_Цитируемый текст_
------------

Насчёт обморока – чисто конкретно. Берналь Диас рассказывает, как ободрав во дворце Аяхакатля золото со стен, конкистадоры на радостях разнесли дворцовые погреба, насосались пульке, после чего принялись из огнестрела в воздух садить и похабные испанские песни орать. «Сеньор Бог и Сантьяго! Мы – богаты!..». Дело происходило ещё до обнаружения клада Аяхакатля, но надыбанное к этому времени всё равно впечатляло. Тем паче, что в отличие от упомянутого клада, в данном случае грабили они каждый для себя. Проходившие мимо дворца индейцы после каждого залпа шатались, словно пьяные. 

Два года спустя, в самый разгар боёв за Мехико, жители одного из прибрежных городов-государств изъявили желание уйти под испанцев – принять наместника, которого им посадят, и выплачивать дань, которую им назначат. Конкистадорам здорово помогло, что в самый разгар боёв в ацтекской державе грянула сепаратная революция. Жители города выставили условием, чтобы пришли «божества», на конях и с аркебузами, и защитили их от ацтекских притеснений. Чтобы было доходчивей, они прислали рисунки, на которых изобразили упомянутые притеснения.

Деньги, которые индейцы, опять же, изобрели совершенно самостоятельно – без какого-либо участия знаменитого лидийского царя Крёза. Водились у ацтеков какие-то там очередные птицы... Непонятно, какие, поскольку Берналь Диас не разбирался и в орнитологии. У упомянутых птиц были крупные перья с толстыми полупрозрачными остиями. В эти остия индейцы насыпали золотой песок – чтобы было видно, что песок внутри конкретно золотой, и засыпано его строго определённое количество. А потом этими перьями расплачивались, словно монетами.

------------

_Фрагмент данных_
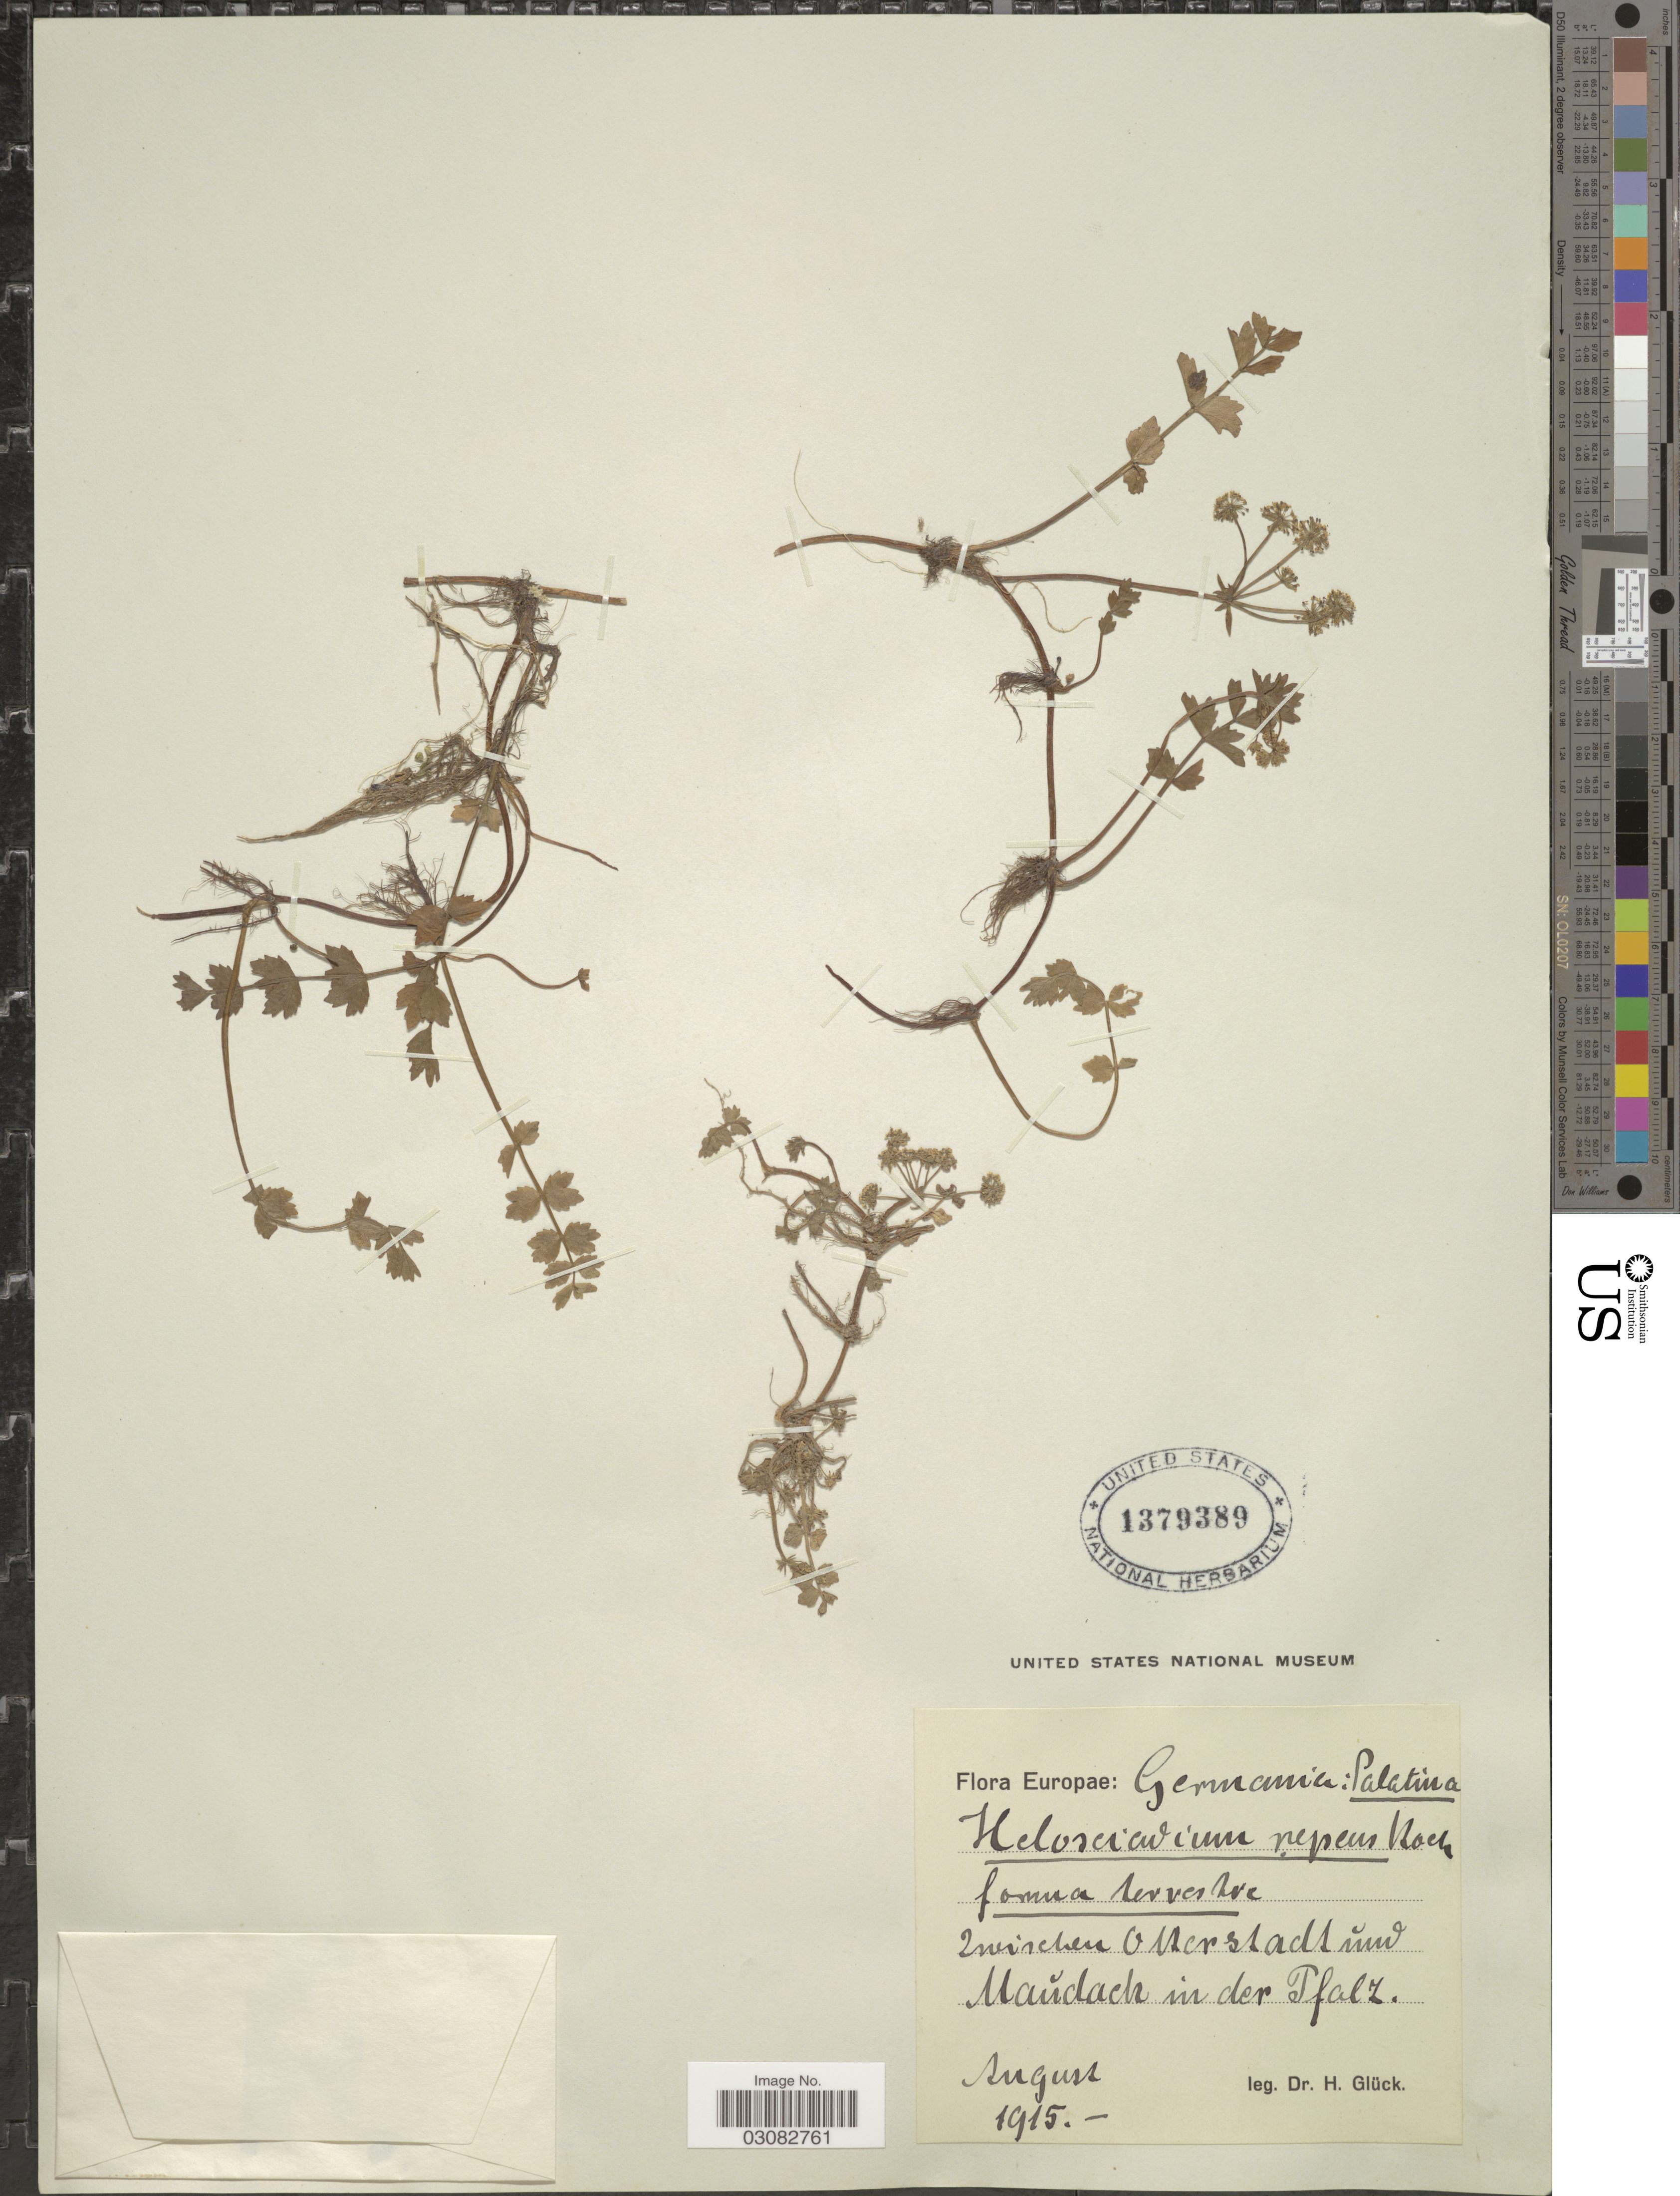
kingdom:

------------

_Задания_
1) Что, согласно тексту о конкистадорах, индейцы насыпали в остия птичьих перьев?
2) Определите, соответствуют ли тексту о конкистадорах следующие утверждения: (a) индейцы, проходившие мимо дворца, шатались после каждого залпа; (b) Берналь Диас хорошо разбирался в орнитологии; (c) жители прибрежного города прислали рисунки с изображением притеснений.
3) Продолжите текст о конкистадорах с того места, на котором он заканчивается.
Данные для работы не понадобятся.

_Ответы к упражнению_
1) Золотой песок.

2)
(a) Да: «Проходившие мимо дворца индейцы после каждого залпа шатались, словно пьяные».
(b) Нет: «Берналь Диас не разбирался и в орнитологии».
(c) Да: «Чтобы было доходчивей, они прислали рисунки, на которых изобразили упомянутые притеснения».

3)
И при этом не додуматься до такой очевидной вещи, как весы с гирями. На индейских рынках любой товар – не только однозначно счётный, такой, как рабы, но и весовой, вроде кукурузы, огурцов и картошки отпускался только и исключительно счётом – до початка, картофелины, огурчика и помидорчика. Практически не знали металлургии. Золото плавили... Вот только золото – металл настолько легкоплавкий, что его расплавит даже ребёнок. Плавили медь, которую потом золотили, получая фальшивое золото – «гуанин». Но при этом не додумались ни до бронзы, ни до железа.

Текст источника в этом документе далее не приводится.